> [Work request]
Rewrite the lines below, replacing "Kompetenz" with "Fachwissen" wherever it appears and leaving everything else unchanged.

> [Transcribed page text]
◇ ◇ ◇ ◇
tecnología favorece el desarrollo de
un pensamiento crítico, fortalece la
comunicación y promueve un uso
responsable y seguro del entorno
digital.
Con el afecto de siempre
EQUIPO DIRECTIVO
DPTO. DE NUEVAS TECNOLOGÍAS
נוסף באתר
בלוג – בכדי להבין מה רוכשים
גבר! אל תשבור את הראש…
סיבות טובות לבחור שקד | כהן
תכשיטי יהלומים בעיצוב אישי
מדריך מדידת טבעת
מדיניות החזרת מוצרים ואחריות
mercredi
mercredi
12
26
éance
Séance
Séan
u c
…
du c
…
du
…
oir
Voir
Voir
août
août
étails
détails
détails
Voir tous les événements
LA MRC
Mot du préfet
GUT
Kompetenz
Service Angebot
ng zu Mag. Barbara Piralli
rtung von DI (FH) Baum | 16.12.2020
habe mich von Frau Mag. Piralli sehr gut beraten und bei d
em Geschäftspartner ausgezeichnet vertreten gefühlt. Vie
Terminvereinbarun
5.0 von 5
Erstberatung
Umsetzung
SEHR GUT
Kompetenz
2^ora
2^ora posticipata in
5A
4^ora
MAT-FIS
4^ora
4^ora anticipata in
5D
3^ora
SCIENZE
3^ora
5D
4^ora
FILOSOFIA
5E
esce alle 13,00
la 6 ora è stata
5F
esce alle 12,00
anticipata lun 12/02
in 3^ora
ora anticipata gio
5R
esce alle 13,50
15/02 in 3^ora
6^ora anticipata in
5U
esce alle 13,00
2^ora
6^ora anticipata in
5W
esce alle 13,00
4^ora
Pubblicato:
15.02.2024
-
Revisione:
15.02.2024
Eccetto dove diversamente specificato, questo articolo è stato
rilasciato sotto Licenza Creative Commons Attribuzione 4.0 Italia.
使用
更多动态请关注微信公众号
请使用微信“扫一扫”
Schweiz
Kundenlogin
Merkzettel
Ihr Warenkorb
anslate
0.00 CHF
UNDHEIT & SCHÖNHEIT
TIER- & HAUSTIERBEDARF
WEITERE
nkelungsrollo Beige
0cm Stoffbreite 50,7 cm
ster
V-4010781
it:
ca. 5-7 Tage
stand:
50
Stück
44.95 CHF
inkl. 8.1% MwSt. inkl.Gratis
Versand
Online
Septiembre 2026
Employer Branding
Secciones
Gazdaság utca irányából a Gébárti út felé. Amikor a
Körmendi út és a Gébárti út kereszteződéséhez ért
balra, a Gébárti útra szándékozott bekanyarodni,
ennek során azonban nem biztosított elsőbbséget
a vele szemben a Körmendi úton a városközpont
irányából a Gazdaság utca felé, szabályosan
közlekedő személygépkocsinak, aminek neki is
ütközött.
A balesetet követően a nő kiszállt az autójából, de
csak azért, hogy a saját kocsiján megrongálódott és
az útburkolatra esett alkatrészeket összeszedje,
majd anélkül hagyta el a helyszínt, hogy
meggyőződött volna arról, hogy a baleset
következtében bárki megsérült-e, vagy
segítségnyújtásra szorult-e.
◇ ◇ ◇ ◇
> [Finished exercise]
tecnología favorece el desarrollo de
un pensamiento crítico, fortalece la
comunicación y promueve un uso
responsable y seguro del entorno
digital.
Con el afecto de siempre
EQUIPO DIRECTIVO
DPTO. DE NUEVAS TECNOLOGÍAS
נוסף באתר
בלוג – בכדי להבין מה רוכשים
גבר! אל תשבור את הראש…
סיבות טובות לבחור שקד | כהן
תכשיטי יהלומים בעיצוב אישי
מדריך מדידת טבעת
מדיניות החזרת מוצרים ואחריות
mercredi
mercredi
12
26
éance
Séance
Séan
u c
…
du c
…
du
…
oir
Voir
Voir
août
août
étails
détails
détails
Voir tous les événements
LA MRC
Mot du préfet
GUT
Fachwissen
Service Angebot
ng zu Mag. Barbara Piralli
rtung von DI (FH) Baum | 16.12.2020
habe mich von Frau Mag. Piralli sehr gut beraten und bei d
em Geschäftspartner ausgezeichnet vertreten gefühlt. Vie
Terminvereinbarun
5.0 von 5
Erstberatung
Umsetzung
SEHR GUT
Fachwissen
2^ora
2^ora posticipata in
5A
4^ora
MAT-FIS
4^ora
4^ora anticipata in
5D
3^ora
SCIENZE
3^ora
5D
4^ora
FILOSOFIA
5E
esce alle 13,00
la 6 ora è stata
5F
esce alle 12,00
anticipata lun 12/02
in 3^ora
ora anticipata gio
5R
esce alle 13,50
15/02 in 3^ora
6^ora anticipata in
5U
esce alle 13,00
2^ora
6^ora anticipata in
5W
esce alle 13,00
4^ora
Pubblicato:
15.02.2024
-
Revisione:
15.02.2024
Eccetto dove diversamente specificato, questo articolo è stato
rilasciato sotto Licenza Creative Commons Attribuzione 4.0 Italia.
使用
更多动态请关注微信公众号
请使用微信“扫一扫”
Schweiz
Kundenlogin
Merkzettel
Ihr Warenkorb
anslate
0.00 CHF
UNDHEIT & SCHÖNHEIT
TIER- & HAUSTIERBEDARF
WEITERE
nkelungsrollo Beige
0cm Stoffbreite 50,7 cm
ster
V-4010781
it:
ca. 5-7 Tage
stand:
50
Stück
44.95 CHF
inkl. 8.1% MwSt. inkl.Gratis
Versand
Online
Septiembre 2026
Employer Branding
Secciones
Gazdaság utca irányából a Gébárti út felé. Amikor a
Körmendi út és a Gébárti út kereszteződéséhez ért
balra, a Gébárti útra szándékozott bekanyarodni,
ennek során azonban nem biztosított elsőbbséget
a vele szemben a Körmendi úton a városközpont
irányából a Gazdaság utca felé, szabályosan
közlekedő személygépkocsinak, aminek neki is
ütközött.
A balesetet követően a nő kiszállt az autójából, de
csak azért, hogy a saját kocsiján megrongálódott és
az útburkolatra esett alkatrészeket összeszedje,
majd anélkül hagyta el a helyszínt, hogy
meggyőződött volna arról, hogy a baleset
következtében bárki megsérült-e, vagy
segítségnyújtásra szorult-e.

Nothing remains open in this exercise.